In May 2004, Upshaw met with Snyder at Redskins Park, but they could not reach a resolution. The hearing was scheduled for Sept. 21, 2004, before being moved to late July so it could be settled before Coach Joe Gibbs's first season back. The hearing was switched to Nov. 2, then was indefinitely delayed after a scheduling conflict by an NFL lawyer. Last month, the Redskins pushed to have the hearing occur before training camp starts July 31, sources said.
During a January 12 interview with Comcast SportsNet, Arrington hinted that he would drop the grievance, partly because injuries limited him to four games in 2004. But Arrington's resolve was strengthened after reports quoted anonymous sources saying that he never had a case in the first place, according to a person involved with the hearing.
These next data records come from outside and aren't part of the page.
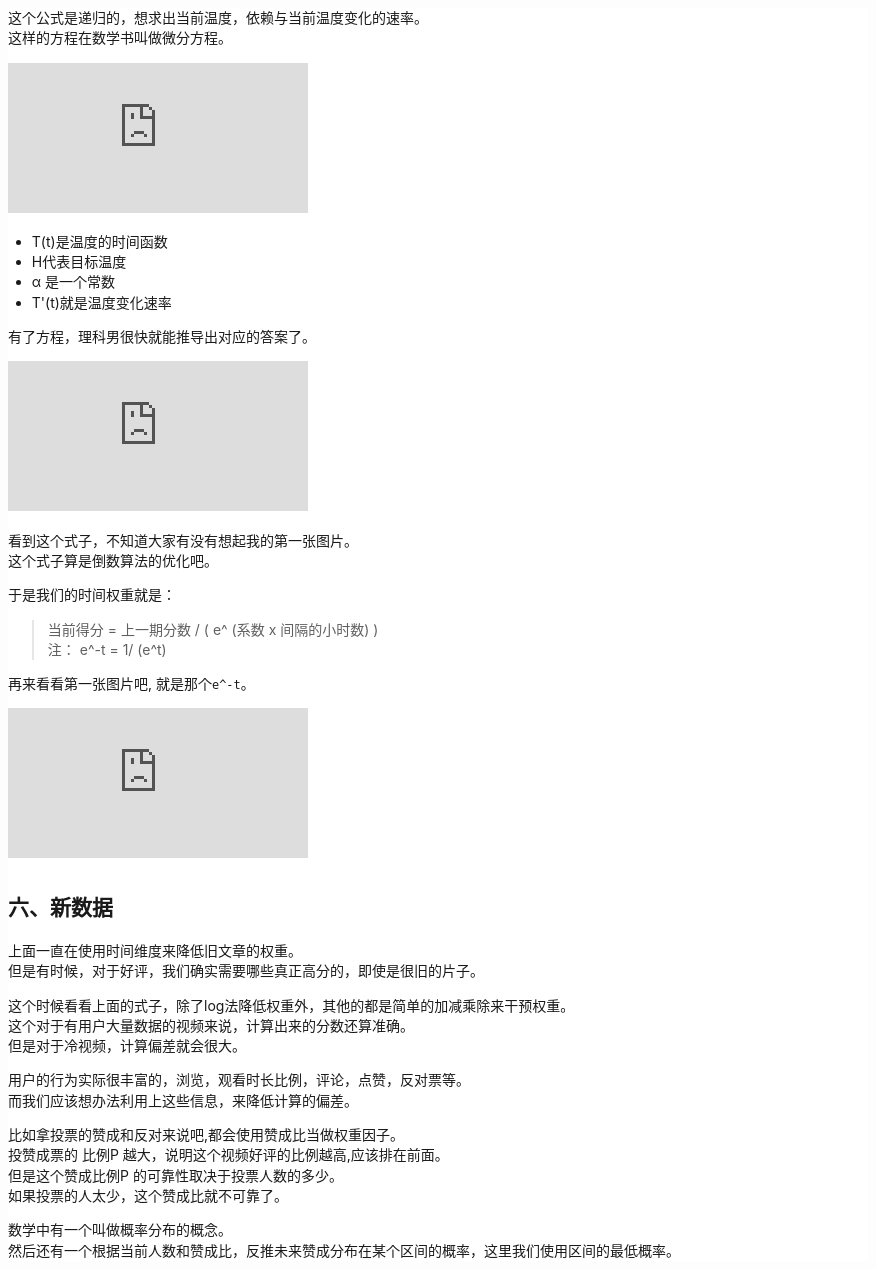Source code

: 这个公式是递归的，想求出当前温度，依赖与当前温度变化的速率。  
这样的方程在数学书叫做微分方程。  


![](http://tiankonguse.com/lab/cloudLink/baidupan.php?url=/1915453531/1140836059.png)  


* T(t)是温度的时间函数  
* H代表目标温度  
* α 是一个常数  
* T'(t)就是温度变化速率  


有了方程，理科男很快就能推导出对应的答案了。  

![](http://tiankonguse.com/lab/cloudLink/baidupan.php?url=/1915453531/1096137825.png)  


看到这个式子，不知道大家有没有想起我的第一张图片。  
这个式子算是倒数算法的优化吧。  

于是我们的时间权重就是：  

>  
>  当前得分 = 上一期分数 / ( e^ (系数 x 间隔的小时数) )  
>  注： e^-t = 1/ (e^t)  
>  


再来看看第一张图片吧, 就是那个`e^-t`。    


![](http://tiankonguse.com/lab/cloudLink/baidupan.php?url=/1915453531/3822719679.png) 



## 六、新数据


上面一直在使用时间维度来降低旧文章的权重。  
但是有时候，对于好评，我们确实需要哪些真正高分的，即使是很旧的片子。  


这个时候看看上面的式子，除了log法降低权重外，其他的都是简单的加减乘除来干预权重。  
这个对于有用户大量数据的视频来说，计算出来的分数还算准确。  
但是对于冷视频，计算偏差就会很大。


用户的行为实际很丰富的，浏览，观看时长比例，评论，点赞，反对票等。   
而我们应该想办法利用上这些信息，来降低计算的偏差。  


比如拿投票的赞成和反对来说吧,都会使用赞成比当做权重因子。  
投赞成票的 比例P 越大，说明这个视频好评的比例越高,应该排在前面。  
但是这个赞成比例P 的可靠性取决于投票人数的多少。  
如果投票的人太少，这个赞成比就不可靠了。  


数学中有一个叫做概率分布的概念。  
然后还有一个根据当前人数和赞成比，反推未来赞成分布在某个区间的概率，这里我们使用区间的最低概率。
If Arrington wins, it will have implications for the club's 2006 salary cap, bringing the linebacker's cap hit from $12 million to $18.6 million.
Redskins Note: Yesterday, the Miami-Dade state attorney's office held a pre-filing conference to begin determining whether to prosecute safety Sean Taylor for two felony counts of aggravated assault with a firearm and one misdemeanor charge of battery. The procedure was closed to the public and Taylor's defense lawyer. The process is expected to last a few days. If the police's evidence is judged insufficient, the charges will be dropped. A decision isn't expected to be revealed until Taylor's arraignment June 24.